Pounding away

I still need to write up my notes on the quarter-finals of the World Cup, but holy crap! that game yesterday.

I figured it'd be close to a toss-up with both teams at full strength, so with Silva and Neymar out, I did expect a German victory.  But man, did Brazil crap the bed.

I joked to a friend of mine, after the third goal, that it looked like Brazil had already given up.  He responded that they were doing the traditional turtling, defensively, except that this turtle was on its back and thrashing.

And then there were a couple more German goals, in short order.  After that stretch, figured the Germans would score a few more.

What I didn't realize, going in, was how key Silva was at the back end.  I knew how big a deal Neymar missing was, but didn't know that Silva was the coordination for the defense.  At least, I hope that was it, because there was no coordination on the back end.

For a while, not only were Germans finding space anywhere they wanted to, but they weren't even being pressed until they got within ten yards of the Brazilian box.  It was incredible.

When Mueller scored in the 11th minute, on the Germans' first corner, he was basically uncovered.  I saw a tweet saying that he'd "found a thiago silva-sized hole", and that seems about right.

It took about ten more minutes for the Germans to score again (Klose, this time, with a generous feed from Mueller and a bit of luck on a rebound.  That was enough to give him the all-time World Cup goal-scoring record), but then they scored three more in rapid succession after that.  The remaining fifteen minutes or so of the first half went fairly quickly,  with the Germans able to move about at will, but unable to score.

The second half finally showed a bit of spine from the Brazilians; in fact, they had several good scoring chances in the first few minutes of the half.  Some of that was due to the German's playing extremely avoiding of any fouls, and thereby giving a lot of space.  That still might have been a good strategy, though, as the Brazilians were diving all over the place, and that might have been less obvious.

But Schuerrle came in for Klose not too long after, and he got into the scoring act with a pair of his own (to match Kroos' brace and exceed Khedira's lone tally).

The rest of the game was pretty desultory, with occasional attempts by each team to score (Oezil missed a nearly-empty net off to the side some time around the 85th minute), but the only remaining score can from Oscar in the 90th minute.  I was surprised the ref gave them as much stoppage time as he did, but it was still two minutes.

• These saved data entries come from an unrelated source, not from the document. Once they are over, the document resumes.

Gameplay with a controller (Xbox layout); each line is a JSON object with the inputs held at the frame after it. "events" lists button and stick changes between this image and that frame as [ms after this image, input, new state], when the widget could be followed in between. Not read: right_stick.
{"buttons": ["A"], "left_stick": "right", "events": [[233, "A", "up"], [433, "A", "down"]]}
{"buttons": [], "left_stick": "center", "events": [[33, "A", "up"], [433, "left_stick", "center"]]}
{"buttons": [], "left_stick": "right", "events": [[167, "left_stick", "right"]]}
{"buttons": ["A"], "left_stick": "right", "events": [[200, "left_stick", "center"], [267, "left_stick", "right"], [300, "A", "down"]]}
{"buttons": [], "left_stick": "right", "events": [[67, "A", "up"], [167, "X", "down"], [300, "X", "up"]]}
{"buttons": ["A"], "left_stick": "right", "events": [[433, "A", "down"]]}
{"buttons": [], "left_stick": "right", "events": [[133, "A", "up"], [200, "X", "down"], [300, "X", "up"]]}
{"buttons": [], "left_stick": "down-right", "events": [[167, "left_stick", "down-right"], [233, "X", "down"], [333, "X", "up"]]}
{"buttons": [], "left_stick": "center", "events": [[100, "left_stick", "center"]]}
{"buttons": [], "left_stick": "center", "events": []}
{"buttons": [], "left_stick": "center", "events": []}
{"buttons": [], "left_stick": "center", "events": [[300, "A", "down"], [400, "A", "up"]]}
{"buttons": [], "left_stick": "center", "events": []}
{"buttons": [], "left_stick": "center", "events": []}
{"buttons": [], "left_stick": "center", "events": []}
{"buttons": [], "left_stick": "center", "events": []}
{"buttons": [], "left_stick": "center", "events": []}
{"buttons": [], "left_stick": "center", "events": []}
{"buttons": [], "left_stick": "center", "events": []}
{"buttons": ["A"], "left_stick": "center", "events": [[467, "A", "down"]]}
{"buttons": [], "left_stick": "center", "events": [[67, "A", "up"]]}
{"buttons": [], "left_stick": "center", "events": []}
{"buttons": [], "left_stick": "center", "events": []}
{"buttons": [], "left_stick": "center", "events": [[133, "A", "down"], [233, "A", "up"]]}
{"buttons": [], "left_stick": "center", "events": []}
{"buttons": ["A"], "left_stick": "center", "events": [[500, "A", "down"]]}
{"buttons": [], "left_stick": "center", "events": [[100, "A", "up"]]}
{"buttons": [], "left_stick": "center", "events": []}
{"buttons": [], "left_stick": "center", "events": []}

I saw a funny tweet doing scoring equivalents of that final margin.  Though funny, it seems a bit off-base, in some of those sports.  Baseball being twenty-two seems reasonable.  NFL seems twenty or so points high as well (it's been well over 800 games (how many all-time World Cup games there've been) since anyone has scored even 80 points in an NFL game.  Actually, just did a bit of research, and highest score since 1940 seems to be 73 (when the Bears beat the Redskins for the title; hadn't realized that was highest-scoring game since then).  So 107 is pretty bizarre.

And the NBA one is just wacky-land.  I'm fairly sure no one has ever scored even half that many in a single game.  One quarter that many is well short of an everyday occurence.  484 is eight points a minute.  That's at least three baskets a minute over an entire game.  Crazy.

And I might need to rethink that NHL comparison.  Since the 1917-18 season, there have been eight games with 14+ goals scored by one team (none in almost thirty-three years).  Eight in almost a hundred years.  Over 12000k games just in the last eleven seasons.

One in 800+ would be significantly less than that, and this was not the most lopsided result ever seen in the World Cup, so probably eleven or twelve would be a more reasonable number for NHL equivalence.